Quoted text:
= = =
Thursday, March 29, 2012

This One's For the Bobcat

I found myself more centered last weekend at the New River Gorge than I was on my prior outing.  I was rested, and not so thirsting for beer as I am sometimes at the end of the week.  I felt simply glad to climb--not overly eager, and fretting over details.  This would be a good weekend.

Saturday morning at Endless Wall, Alex won our customary rock flip and started us on Discombobulated.  Apart from fingery holds at the second and third bolt, the difficulties were punctuated enough for the route to serve as a decent warm up.

Next came Aesthetica.  I was pleased with my flow, and lack of hesitation on the aesthetic long moves, but it wasn't enough to win the onsight.  I took a fall at the crux.  Then, high stepping to a two-finger pocket, I skipped the big hueco out left, and climbed the second half to the chains.  Alex flashed the route.

Winning the second rock flip, for Mig Squadron, Alex racked and hiked the starting layback flake to a good stance preceding a blank traverse.  He inspected the diminutive holds, committed, toes smedging on glints in the sandstone, but ultimately fell in a slight pendulum.  Second try, he negotiated the thin part to an awkward stance, high stepped, and gained a moderate dihedral to the finish.  Informed by Alex's ascent, I cruised the route.  How great to cruise 11a on gear.  The training must be working.





Last of the day, we climbed The Stick.  The climb started with a bouldery roof and V3 moves just to get to the first bolt.  Presumably the "stick" refers to the tool you should use to clip that first bolt from the ground.  But I was feeling good.  I gave it a few tries, Alex spotting from below, committed to a long slap, and made the first clip.  I climbed past the crux after a few falls using of-the-moment beta, took another hang near the top after a desperate clip under a pumpy roof, then climbed steep full-pad crimps to the finish.  We both red pointed on our second attempts.
= = =
Records shown:
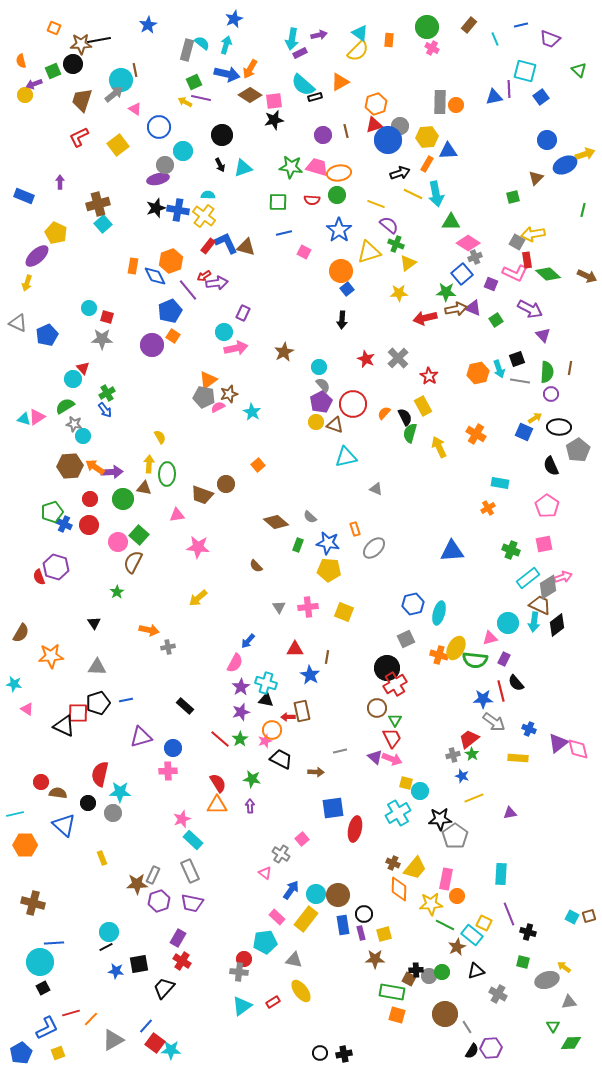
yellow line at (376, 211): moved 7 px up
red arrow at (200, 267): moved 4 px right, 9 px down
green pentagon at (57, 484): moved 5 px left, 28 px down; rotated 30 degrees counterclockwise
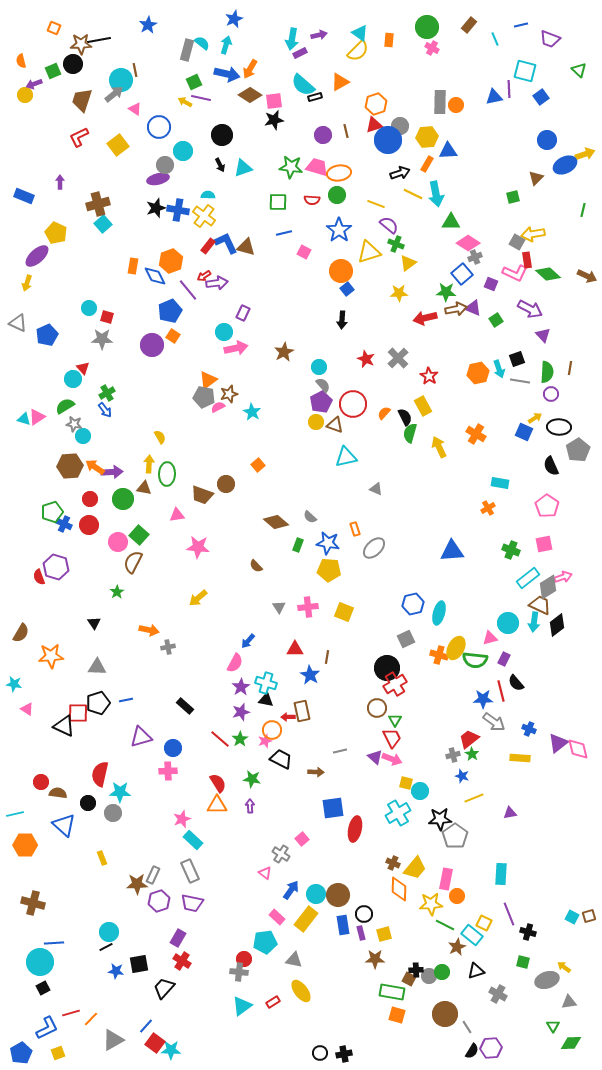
yellow rectangle at (518, 758): moved 2 px right
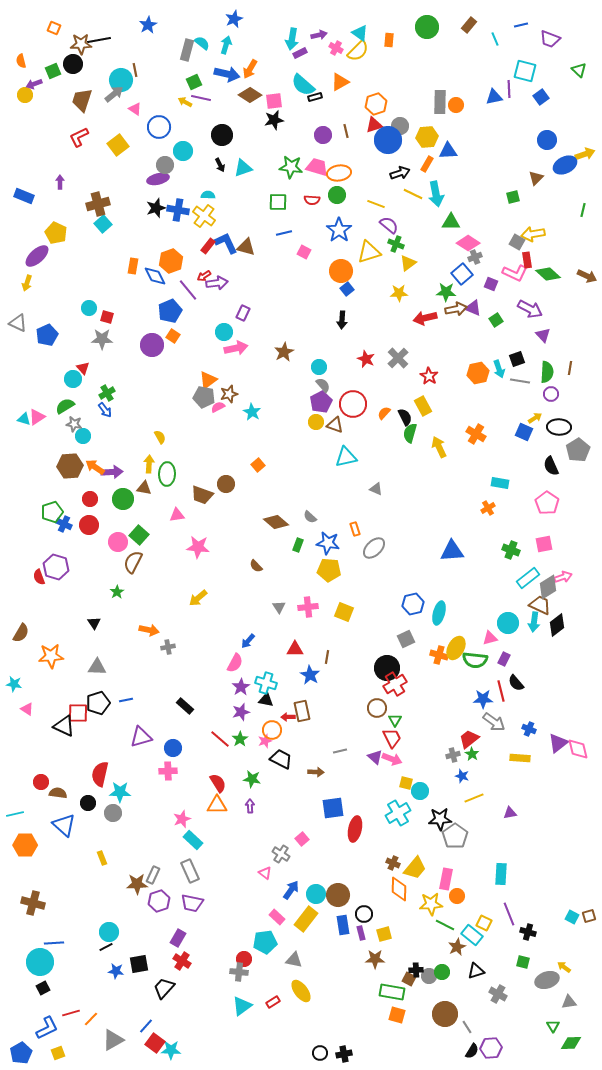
pink cross at (432, 48): moved 96 px left
pink pentagon at (547, 506): moved 3 px up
= = =
Directive: Could you pick up the New River Gorge climbing post above the listing and carry it on from its final sentence?

Answer to the problem:
Content with the day, we hiked along the base of the orange cliffs, found the rest of our party and swapped stories.  As they packed their gear in the diminishing light, I found a flat rock, stretched and improvised an informal yoga routine.  I need to do this more often.

The next day we hiked to the seldom trod South Nuttall area.  15 minutes into the approach we encountered a large bobcat in a trap.  We stayed back so she wouldn't freak and hurt herself.

She's well camouflaged in this photo, but she's caught in a
trap that's attached to the tree.
"We have to do something," Alex said.

I agreed.

We searched the guide for phone numbers.  The forest service maybe?  Nothing.  Alex called the sheriff, who dispatched an officer from the Department of Natural Resources.

"We'll hike out and meet the officer."

"Thanks son, you did the right thing."

Saving a beautiful cat like this?  That has to be worth karma points.  Maybe it'd take the edge off gravity for the day and we'd have a chance at our day's objective.  That's how it works.

So the officer arrives and we walk him in.  It turns out that he grew up in these woods and knows them, and the neighbors well.

"Bobcat are common around here.  Trapping season ended in February.  The only thing I can do is put her down."

What?!  That's not how this was supposed to go.  We were supposed to save the cat, have it cared for, and nursed back to health.  Then...I don't know...the cat would thank us.  Like the mouse and the lion with the thorn in its paw.  You know.

We arrived, and *Bang*.  There was no delay.  It was done.

After waiting to make sure the cat was dead, we took a closer look. Its paw was hanging by muscle and skin, with its leg bones completely severed by either the trap or its own jaws--hardly Aesop's fables.  I suppose we saved it from further suffering.

Bidding the officer fairwell, we continued deeper into the suddenly more surreal WV forest, well removed from other people.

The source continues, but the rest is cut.